● **Page excerpt**:
When finally told of the horrors of Sept. 11, a tiny Kenyan village draws on its wealth - 14 cows - to help America cope.

©Los Angeles Times
June 3, 2002


ENOOSAEN, Kenya -- In this remote corner of Africa, news about the Sept. 11 attacks traveled slowly to the red-robed Maasai people.

And now, people in this tiny village have responded with an outpouring of support to show the deep sorrow they felt for the United States.

They decided to give their most prized possessions, what Maasai regard as the highest expression of sympathy: cattle.

On Sunday, the Maasai in this southwestern Kenya community put on a ceremony to express their condolences.

About 500 people, many bedecked in elaborate beadwork jewelry, gathered on the rolling East African savanna for the ceremony. Maasai women sang mournful songs. Young warriors, some carrying spears, leapt into the air. And village elders presented to the United States a herd of 14 cows.

"They say Americans are wealthy, and indeed we are in many ways," said acting U.S. Ambassador to Kenya William Brencick, who accepted the cattle. "But when we count the value of these cows and . . . add the value of the great spirits that gave them, we can say without doubt that you seem richer still."

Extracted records

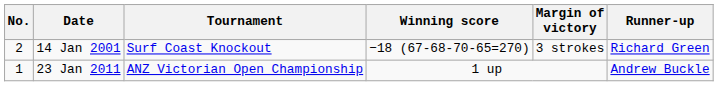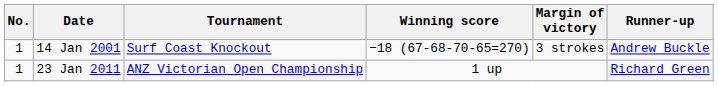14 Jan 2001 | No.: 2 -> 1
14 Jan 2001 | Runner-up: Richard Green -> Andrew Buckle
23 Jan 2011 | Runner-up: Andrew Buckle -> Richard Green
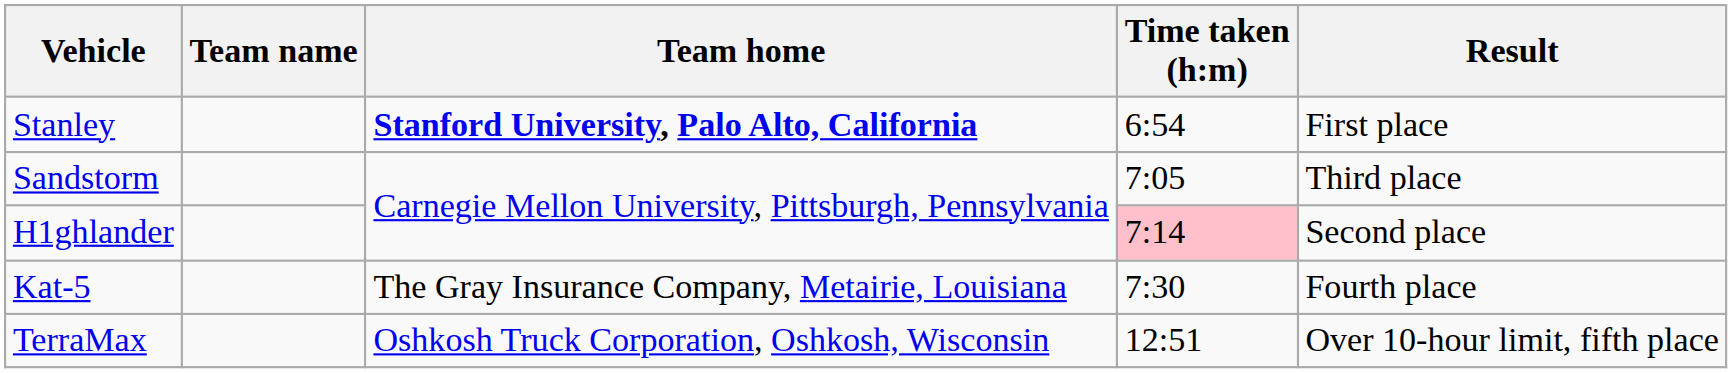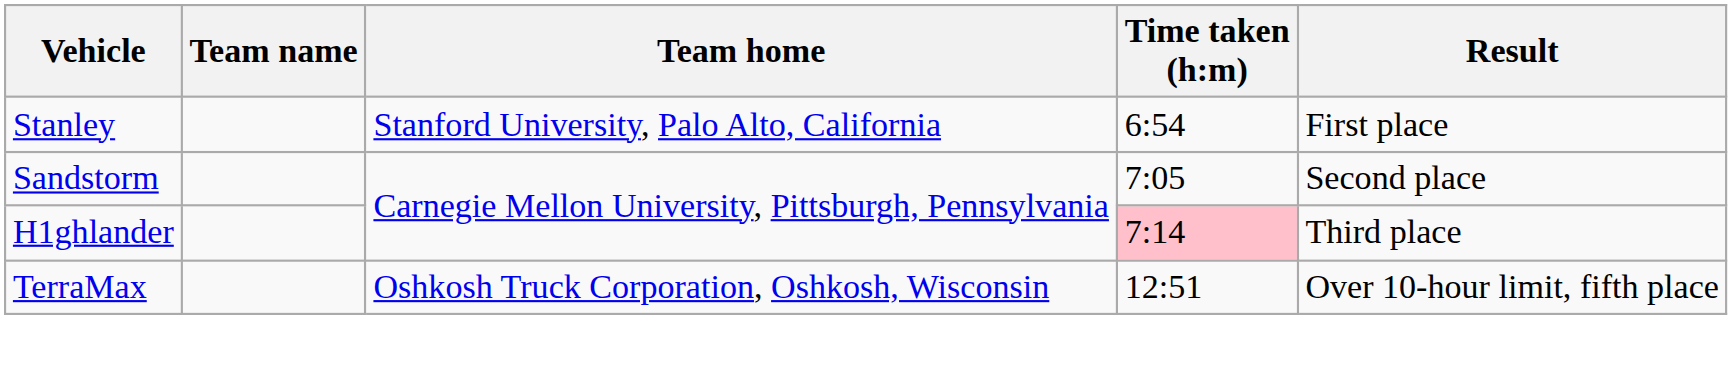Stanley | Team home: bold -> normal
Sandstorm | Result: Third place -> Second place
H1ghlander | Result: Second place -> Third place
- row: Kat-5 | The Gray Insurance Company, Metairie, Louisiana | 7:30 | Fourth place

● **Required actions**:
- 1) Copy the passage from the Maasai cattle article word for word, beginning at the words "They decided to" and stopping after "express their condolences.".
- 2) In the article about the Maasai cattle gift, who accepted the cows on behalf of the United States?
- 3) Go on with the article about the Maasai village's gift of cows, starting right after its final sentence.
None of the lines above is needed for this work.

● **Outputs for the tasks**:
- 1)
They decided to give their most prized possessions, what Maasai regard as the highest expression of sympathy: cattle.

On Sunday, the Maasai in this southwestern Kenya community put on a ceremony to express their condolences.

- 2) Acting U.S. Ambassador to Kenya William Brencick accepted the cattle.

- 3)
The gifts by the Maasai villagers demonstrate how the events of Sept. 11 have touched the remotest corners of the globe. Enoosaen is a village about 20 miles from the Masai Mara Game Reserve, where tourists from across the world flock to see lions, elephants and other wild animals.

But the people of Enoosaen are virtually invisible to these game gawkers. The villagers are Maasai, arguably Africa's most romanticized ethnic group -- legendary for cattle herding, cattle-raiding, lion-killing and drinking cows' blood.

"A Maasai warrior is a fine sight," wrote Isak Dinesen in Out of Africa. "Their style is not an assumed manner, nor an imitation of a foreign perfection; it has grown from the inside and is an expression of the race and its history."

The nearly 300,000 Maasai pastoralists who straddle the border between Kenya and Tanzania shun modern conveniences. Most mud huts in Enoosaen don't have running water and electricity. There are no telephones and the only paved road is a 100-yard stretch of tarmac about 15 miles away.

Despite the legend, many Maasai these days wear Gap clothing and Nike shoes. Some residents of Enoosaen carry cell phones and travel to a nearby town 90 minutes away to use Internet cafes.

Enoosaen would not have rallied to show support for the United States but for the world's fascination with the Maasai. Several years ago, an American journalist wrote about how villagers had sold cows to raise $5,000 in school fees so a young warrior could realize his dream of becoming a doctor.

The article caught the attention of University of Oregon administrators, who offered Kimeli Naiyomah a scholarship. Naiyomah, a pre-med student, later transferred to Stanford University.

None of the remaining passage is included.